# Avgorou



## mikensue26 (Jan 6, 2019)

We are moving to Avgorou in the next couple of months (hopefully).:fingerscrossed:
We have heard its a quite village but are there any meetings or events going on?
Any information about best places to eat or drink in the area would be great as well. 
Is there an English speaking doctor or dentist nearby?


----------



## JonandGaynor (Jun 8, 2009)

Hi Mikensue26
We live in Vrysoulles which is about 2 miles from Avgorou and the next village so we know a little about your area.
There is a supermarket in Avgorou which I think is called 'BestValue' but we and most residents in the area shop at Litsas in Vrysoulles, they carry a large stock of Waitrose and Tesco lines but as you find out: British is not always best as local lines are often just as good if not better and usually far cheaper!
There is a doctors surgery in Avgorou which on the right hand side just as you start to leave the village on the road leading to the green line and according to his sign he has practised in the UK so language shouldn't be a problem. But in any case you will find all medical staff speak reasonable to good English so don't be concerned about that. There are several dentists in the surrounding villages; there is a good practice in Dherynia above the Social Services Offices but we use one in Oroklini, which is about 25mins drive towards Larnaca, as he comes highly recommended.
Not aware of any restaurants in Avgorou but Vrysoulles has 4 decent ones and Liopetri, Frenaros and Sotira all have reasonable eateries. 
From what I have heard the main meeting place in Avgorou would be the sports bar in the village square where they used to hold quiz nights etc. but it changed hands so i'm unsure if they still do them. Avgorou also holds occasional fares and events and being a farming area celebrate such things as strawberries, melons and (don't laugh) even the humble potato!
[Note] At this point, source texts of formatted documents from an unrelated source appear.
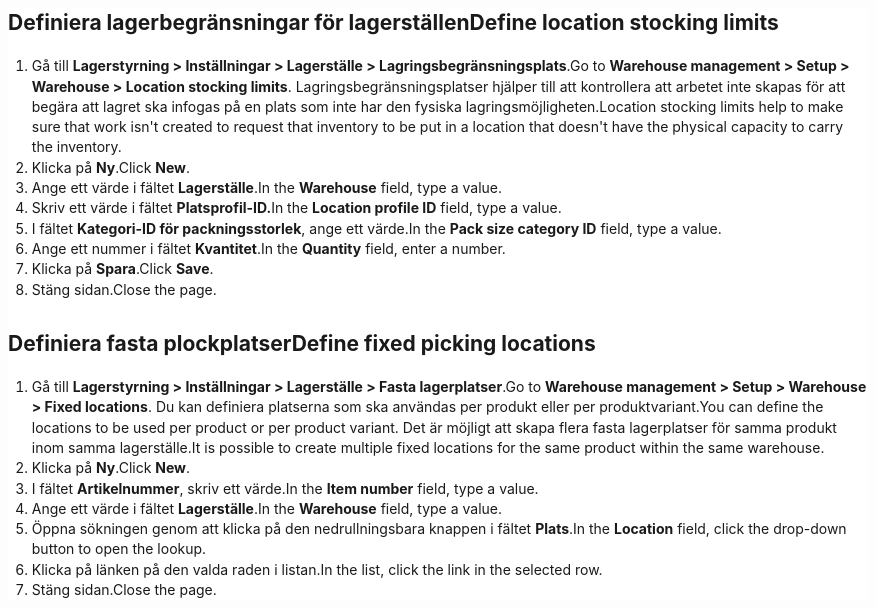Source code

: ## <a name="define-location-stocking-limits"></a><span data-ttu-id="9b2d1-254">Definiera lagerbegränsningar för lagerställen</span><span class="sxs-lookup"><span data-stu-id="9b2d1-254">Define location stocking limits</span></span>
1. <span data-ttu-id="9b2d1-255">Gå till **Lagerstyrning > Inställningar > Lagerställe > Lagringsbegränsningsplats**.</span><span class="sxs-lookup"><span data-stu-id="9b2d1-255">Go to **Warehouse management > Setup > Warehouse > Location stocking limits**.</span></span> <span data-ttu-id="9b2d1-256">Lagringsbegränsningsplatser hjälper till att kontrollera att arbetet inte skapas för att begära att lagret ska infogas på en plats som inte har den fysiska lagringsmöjligheten.</span><span class="sxs-lookup"><span data-stu-id="9b2d1-256">Location stocking limits help to make sure that work isn't created to request that inventory to be put in a location that doesn't have the physical capacity to carry the inventory.</span></span>  
2. <span data-ttu-id="9b2d1-257">Klicka på **Ny**.</span><span class="sxs-lookup"><span data-stu-id="9b2d1-257">Click **New**.</span></span>
3. <span data-ttu-id="9b2d1-258">Ange ett värde i fältet **Lagerställe**.</span><span class="sxs-lookup"><span data-stu-id="9b2d1-258">In the **Warehouse** field, type a value.</span></span>
4. <span data-ttu-id="9b2d1-259">Skriv ett värde i fältet **Platsprofil-ID.**</span><span class="sxs-lookup"><span data-stu-id="9b2d1-259">In the **Location profile ID** field, type a value.</span></span>
5. <span data-ttu-id="9b2d1-260">I fältet **Kategori-ID för packningsstorlek**, ange ett värde.</span><span class="sxs-lookup"><span data-stu-id="9b2d1-260">In the **Pack size category ID** field, type a value.</span></span>
6. <span data-ttu-id="9b2d1-261">Ange ett nummer i fältet **Kvantitet**.</span><span class="sxs-lookup"><span data-stu-id="9b2d1-261">In the **Quantity** field, enter a number.</span></span>
7. <span data-ttu-id="9b2d1-262">Klicka på **Spara**.</span><span class="sxs-lookup"><span data-stu-id="9b2d1-262">Click **Save**.</span></span>
8. <span data-ttu-id="9b2d1-263">Stäng sidan.</span><span class="sxs-lookup"><span data-stu-id="9b2d1-263">Close the page.</span></span>

## <a name="define-fixed-picking-locations"></a><span data-ttu-id="9b2d1-264">Definiera fasta plockplatser</span><span class="sxs-lookup"><span data-stu-id="9b2d1-264">Define fixed picking locations</span></span>
1. <span data-ttu-id="9b2d1-265">Gå till **Lagerstyrning > Inställningar > Lagerställe > Fasta lagerplatser**.</span><span class="sxs-lookup"><span data-stu-id="9b2d1-265">Go to **Warehouse management > Setup > Warehouse > Fixed locations**.</span></span> <span data-ttu-id="9b2d1-266">Du kan definiera platserna som ska användas per produkt eller per produktvariant.</span><span class="sxs-lookup"><span data-stu-id="9b2d1-266">You can define the locations to be used per product or per product variant.</span></span> <span data-ttu-id="9b2d1-267">Det är möjligt att skapa flera fasta lagerplatser för samma produkt inom samma lagerställe.</span><span class="sxs-lookup"><span data-stu-id="9b2d1-267">It is possible to create multiple fixed locations for the same product within the same warehouse.</span></span>     
2. <span data-ttu-id="9b2d1-268">Klicka på **Ny**.</span><span class="sxs-lookup"><span data-stu-id="9b2d1-268">Click **New**.</span></span>
3. <span data-ttu-id="9b2d1-269">I fältet **Artikelnummer**, skriv ett värde.</span><span class="sxs-lookup"><span data-stu-id="9b2d1-269">In the **Item number** field, type a value.</span></span>
4. <span data-ttu-id="9b2d1-270">Ange ett värde i fältet **Lagerställe**.</span><span class="sxs-lookup"><span data-stu-id="9b2d1-270">In the **Warehouse** field, type a value.</span></span>
5. <span data-ttu-id="9b2d1-271">Öppna sökningen genom att klicka på den nedrullningsbara knappen i fältet **Plats**.</span><span class="sxs-lookup"><span data-stu-id="9b2d1-271">In the **Location** field, click the drop-down button to open the lookup.</span></span>
6. <span data-ttu-id="9b2d1-272">Klicka på länken på den valda raden i listan.</span><span class="sxs-lookup"><span data-stu-id="9b2d1-272">In the list, click the link in the selected row.</span></span>
7. <span data-ttu-id="9b2d1-273">Stäng sidan.</span><span class="sxs-lookup"><span data-stu-id="9b2d1-273">Close the page.</span></span>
They are good fun with lots of stalls and food samples to try.
Anything you want to know in advance just ask away and I will try and answer.


----------



## mikensue26 (Jan 6, 2019)

JonandGaynor said:


> Hi Mikensue26
> We live in Vrysoulles which is about 2 miles from Avgorou and the next village so we know a little about your area.
> There is a supermarket in Avgorou which I think is called 'BestValue' but we and most residents in the area shop at Litsas in Vrysoulles, they carry a large stock of Waitrose and Tesco lines but as you find out: British is not always best as local lines are often just as good if not better and usually far cheaper!
> There is a doctors surgery in Avgorou which on the right hand side just as you start to leave the village on the road leading to the green line and according to his sign he has practised in the UK so language shouldn't be a problem. But in any case you will find all medical staff speak reasonable to good English so don't be concerned about that. There are several dentists in the surrounding villages; there is a good practice in Dherynia above the Social Services Offices but we use one in Oroklini, which is about 25mins drive towards Larnaca, as he comes highly recommended.
> ...


Thank you so much for your reply a good basic knowledge of the area great.


----------